REPUBLIKA.CO.ID, JAKARTA -- Mediasi yang dilakukan Kementerian Dalam Negeri terhadap Gubernur DKI Basuki Tjahaja Purnama dengan DPRD Jakarta atas polemik penyusunan dana APBD DKI Jakarta, belum mencapai kesepakatan. Mediasi yang dilakukan justru berujung pada kekisruhan dalam ruang pertemuan.
Dirjen Keuangan Daerah Kemendagri, Reydonnyzar Moenek akan terus mendorong adanya proses dialogis antara DPRD dengan Ahok. Jika hingga batas waktu yang ditentukan, yakni 13 Maret 2015, kedua belah pihak tidak mencapai kata sepakat, maka Kemendagri akan mengambil keputusan untuk memastikan APBD tidak tersandera dinamika politik.
"Tentu kalau tidak mencapai titik temu Kemendagri bisa mengambil alih," kata dia.
"Opsi terakhir adalah melaksanakan pagu anggaran 2014 yang muncul pada angka perubahan. Tapi harus ada solusi, karena intinya APBD tidak boleh tersandera dinamika politik, semua program harus terjamin."
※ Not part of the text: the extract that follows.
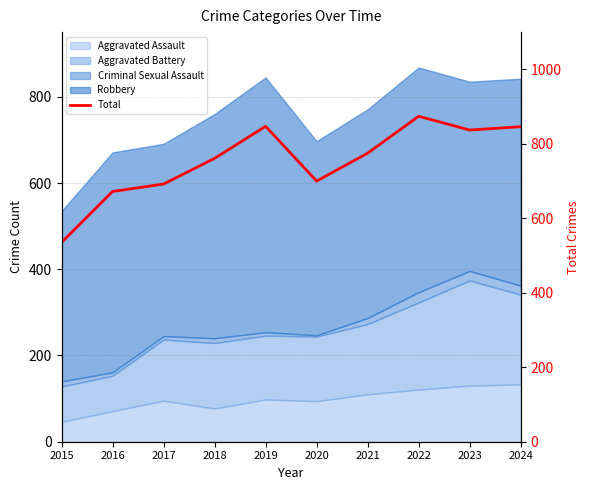

Rank the categories by value from highest to lowest.

2022, 2019, 2024, 2023, 2021, 2018, 2020, 2017, 2016, 2015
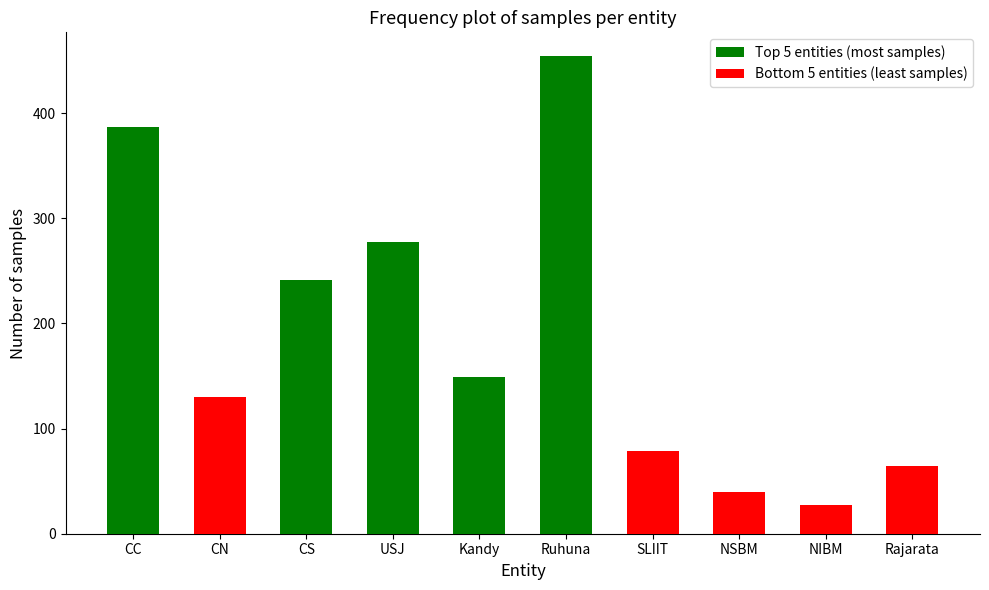

How many data points in Bottom 5 entities (least samples) are above 64?

2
Polemik antara Basuki dengan DPRD Jakarta bermula dari pengajuan anggaran APBD melalui e-budgeting yang dilayangkan Ahok ke Kemendagri. Sayangnya anggaran APBD yang diajukan Basuki itu tanpa tanda tangan persetujuan DPRD Jakarta.
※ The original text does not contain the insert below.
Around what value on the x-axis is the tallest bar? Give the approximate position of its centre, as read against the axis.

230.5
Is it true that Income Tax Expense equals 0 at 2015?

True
DPRD Jakarta menilai pengajuan anggaran e-budgeting itu bagaikan surat bodong. DPRD kemudian menggunakan hak angket terkait keputusan Ahok itu.
Ahok sendiri menekankan e-budgeting bisa diajukan tanpa tanda tangan DPRD DKI Jakarta. Ahok juga menyatakan sengaja tidak meminta persetujuan dana APBD agar 'dana siluman' pengadaan alat UPS senilai Rp12,1 triliun yang telah dicoretnya tidak muncul lagi. Ahok kemudian melaporkan dugaan adanya 'dana siluman' pengadaan UPS ke pihak terkait.